It is possible for words to appear both on a Good and Bad Word List at the same level, such as at the Site or Project level. Bad words are evaluated after Good words so words that appear both on a Good and Bad list at the same level would be listed as Bad. Since the Project level takes precedence over the Site level, a word on the Site Bad Word List can be removed from being Flagged by adding it to the Project's Good Word List.

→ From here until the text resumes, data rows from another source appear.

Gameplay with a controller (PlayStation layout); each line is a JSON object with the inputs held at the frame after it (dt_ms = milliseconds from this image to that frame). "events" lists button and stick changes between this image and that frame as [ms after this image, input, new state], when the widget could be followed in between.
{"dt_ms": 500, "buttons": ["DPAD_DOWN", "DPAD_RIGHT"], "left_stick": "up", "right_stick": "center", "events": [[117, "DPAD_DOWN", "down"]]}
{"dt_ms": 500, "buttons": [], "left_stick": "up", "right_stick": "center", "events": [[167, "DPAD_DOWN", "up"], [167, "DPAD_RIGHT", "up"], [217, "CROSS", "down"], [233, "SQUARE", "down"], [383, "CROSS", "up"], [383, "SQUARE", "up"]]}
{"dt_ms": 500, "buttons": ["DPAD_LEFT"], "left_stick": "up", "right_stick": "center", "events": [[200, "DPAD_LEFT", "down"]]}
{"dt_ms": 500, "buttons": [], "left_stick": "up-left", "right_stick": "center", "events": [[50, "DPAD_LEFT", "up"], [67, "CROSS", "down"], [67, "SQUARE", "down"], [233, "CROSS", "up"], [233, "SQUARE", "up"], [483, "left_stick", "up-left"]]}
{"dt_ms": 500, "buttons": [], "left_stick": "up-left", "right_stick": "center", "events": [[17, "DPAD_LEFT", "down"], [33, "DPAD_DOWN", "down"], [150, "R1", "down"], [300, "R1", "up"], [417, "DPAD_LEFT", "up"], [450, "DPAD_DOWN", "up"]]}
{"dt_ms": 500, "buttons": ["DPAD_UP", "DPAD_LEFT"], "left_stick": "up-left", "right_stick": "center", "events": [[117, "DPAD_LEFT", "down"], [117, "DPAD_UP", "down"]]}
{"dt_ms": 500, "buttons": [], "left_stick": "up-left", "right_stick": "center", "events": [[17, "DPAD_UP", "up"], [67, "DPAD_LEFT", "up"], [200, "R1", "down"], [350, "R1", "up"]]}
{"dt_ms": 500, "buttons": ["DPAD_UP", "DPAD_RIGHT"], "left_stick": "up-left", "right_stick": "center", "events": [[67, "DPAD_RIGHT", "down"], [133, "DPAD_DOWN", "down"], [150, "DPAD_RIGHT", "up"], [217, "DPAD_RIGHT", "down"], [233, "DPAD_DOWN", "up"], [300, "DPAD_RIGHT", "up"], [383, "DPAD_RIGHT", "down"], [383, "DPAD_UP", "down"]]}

When applying word lists, a merged list is formed of words from all applicable languages, including all project languages and any ad-hoc language used in WordCheck. All the words from the site-level Good Word Lists for each language being checked against are combined into a single merged good-words list which is then used as described above. Similarly, the Bad Word Lists for each such language are combined into a single merged bad-words list. For example, in English + French projects, every occurrence of the word "do" will be flagged unless it is included on the project's Good Words List because it is on the Site Bad Words List for French (because it is a common stealth scanno in French, although not in English).
When a project is cloned, the Good and Bad Word Lists are copied to the new project. The Good Word Suggestions file that contains suggestions from proofreaders is not copied to the new project.
A "word" is any sequence of letters (with or without accents), digits, or apostrophes, surrounded by any other characters (such as spaces or punctuation). In addition, any of the approved combinations for ligatures (such as [oe]) or diacritics (such as [=a], that represents ā) forms part of a word, so that "c[oe]eur" is a single word.
What this means is that words with characters other than those mentioned above will never be flagged in the text (such as commas). That isn't to say that future versions of WordCheck can't be modified/enhanced to include checking for words using a different string of characters, such as other punctuation, as well. While words in the Word Lists with characters other than mentioned above will never be Flagged in the text, there is no downside to including them for when WordCheck can make use of them.
For example, including etc on a Word List will match etc and etc. (notice the period) in the text. Adding just etc. (again, notice the period) will not match anything in the text with the current version of WordCheck.
If a project is cycled back through a previous round, the output of the Suggestion from Proofreaders page may give odd results. If the good_word_suggestions.txt file is preserved during the move, previous proofreader suggestions will be retained and may show up on the Suggestion from Proofreaders page if not all suggestions have been added to one of the project's Word List. It is therefore possible for retread projects to list proofreader suggestions for rounds later than the project is currently in. It is also possible for a word that only appears once in the text to show up as being suggested twice. WordCheck will not be affected by this and the PM can safely ignore the earlier data if they so choose.